The Centre of Taiwan Studies is delighted to welcome Dr Yuan Li to discuss the politics of aboriginal speech in Taiwan New Cinema. 

This talk offers a critical reassessment of Taiwan New Cinema (TNC), which has been primarily celebrated in major scholarly discussions as an 'alternative cinema' to earlier state-sponsored Mandarin-language film. Whilst recognising the aesthetic and cultural legacies of TNC, Li will examine the significant linguistic limitations that persist within this ostensibly progressive film movement. 

Despite the multilingualism widely represented in TNC, including Taiwanese Hokkien, Taiwanese Hakka, Taiwanese Mandarin, English, Japanese, and other languages, aboriginal languages remain conspicuously muted or marginalised in this internationally acclaimed body of work. Tracing indigenous cultural representation from The Second Spring of Lao Mo (1984) to Connection by Fate (1999), this study will analyse how TNC filmmakers portrayed Indigenous communities both visually and sonically. 
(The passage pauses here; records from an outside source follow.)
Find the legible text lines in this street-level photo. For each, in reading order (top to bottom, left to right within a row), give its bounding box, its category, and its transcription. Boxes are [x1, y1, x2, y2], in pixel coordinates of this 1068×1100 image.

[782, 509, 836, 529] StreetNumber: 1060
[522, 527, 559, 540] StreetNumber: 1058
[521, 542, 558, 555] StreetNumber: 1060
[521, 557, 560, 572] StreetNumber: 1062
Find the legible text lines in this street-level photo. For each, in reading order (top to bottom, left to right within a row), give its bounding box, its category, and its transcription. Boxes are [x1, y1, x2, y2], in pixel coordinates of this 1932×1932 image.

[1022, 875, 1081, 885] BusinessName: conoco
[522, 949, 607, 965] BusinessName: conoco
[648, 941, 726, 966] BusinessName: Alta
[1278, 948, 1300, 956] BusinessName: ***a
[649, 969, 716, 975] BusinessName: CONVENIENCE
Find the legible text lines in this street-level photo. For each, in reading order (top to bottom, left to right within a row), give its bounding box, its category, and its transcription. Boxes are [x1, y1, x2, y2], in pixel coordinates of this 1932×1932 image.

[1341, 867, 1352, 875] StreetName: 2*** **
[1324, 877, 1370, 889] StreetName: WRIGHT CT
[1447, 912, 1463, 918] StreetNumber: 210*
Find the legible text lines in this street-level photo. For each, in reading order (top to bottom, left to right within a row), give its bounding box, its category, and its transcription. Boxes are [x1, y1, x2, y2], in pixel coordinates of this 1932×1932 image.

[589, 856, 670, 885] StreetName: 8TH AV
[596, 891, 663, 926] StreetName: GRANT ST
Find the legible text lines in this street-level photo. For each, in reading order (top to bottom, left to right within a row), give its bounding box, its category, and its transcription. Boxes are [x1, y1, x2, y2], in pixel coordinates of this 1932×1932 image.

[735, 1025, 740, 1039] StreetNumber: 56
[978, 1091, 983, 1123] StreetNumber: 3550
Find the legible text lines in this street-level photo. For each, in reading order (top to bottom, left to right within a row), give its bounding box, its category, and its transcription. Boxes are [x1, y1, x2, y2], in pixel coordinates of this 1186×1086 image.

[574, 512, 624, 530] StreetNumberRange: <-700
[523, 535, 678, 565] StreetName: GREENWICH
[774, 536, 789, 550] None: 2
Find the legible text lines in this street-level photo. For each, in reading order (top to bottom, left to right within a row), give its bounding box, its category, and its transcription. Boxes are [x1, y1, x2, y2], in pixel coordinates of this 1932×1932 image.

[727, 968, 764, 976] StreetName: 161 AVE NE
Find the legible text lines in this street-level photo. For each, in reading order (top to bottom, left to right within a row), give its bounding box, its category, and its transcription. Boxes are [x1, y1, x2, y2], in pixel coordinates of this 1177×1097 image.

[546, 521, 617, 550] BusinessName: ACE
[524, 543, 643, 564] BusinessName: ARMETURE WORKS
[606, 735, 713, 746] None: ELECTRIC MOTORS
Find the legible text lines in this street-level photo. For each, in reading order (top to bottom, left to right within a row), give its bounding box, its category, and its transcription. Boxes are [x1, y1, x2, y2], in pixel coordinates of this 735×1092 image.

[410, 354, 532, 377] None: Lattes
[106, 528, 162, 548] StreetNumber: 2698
Li will argue that whilst the use of Taiwanese Hokkien represented an act of reclaiming linguistic sovereignty from the state, TNC ultimately failed to extend this same sovereignty to Indigenous communities. Through close analysis of portrayal—or absence—of Aboriginal audiovisual languages in these films, Li demonstrates how TNC reinforced a Han-centric power structure, revealing the limits of its political project and challenging conventional narratives of the movement's cultural progressiveness.

About the speaker

Dr Yuan Li is a Teaching Fellow in Film Studies at the University of Southampton, UK, where she completed her PhD in Film Studies in 2023. Her doctoral thesis, 'Multilingualism in Taiwan New Cinema,' examined the cultural identities of Taiwanese communities represented in this seminal 1980s film movement through a sociolinguistic lens. Her monograph, currently under contract with Palgrave Macmillan, expands upon this research to offer a critical reassessment of linguistic sovereignty and power dynamics in Taiwan New Cinema. Yuan's research and publications focus on linguistic representation and female agency in East Asian audiovisual culture.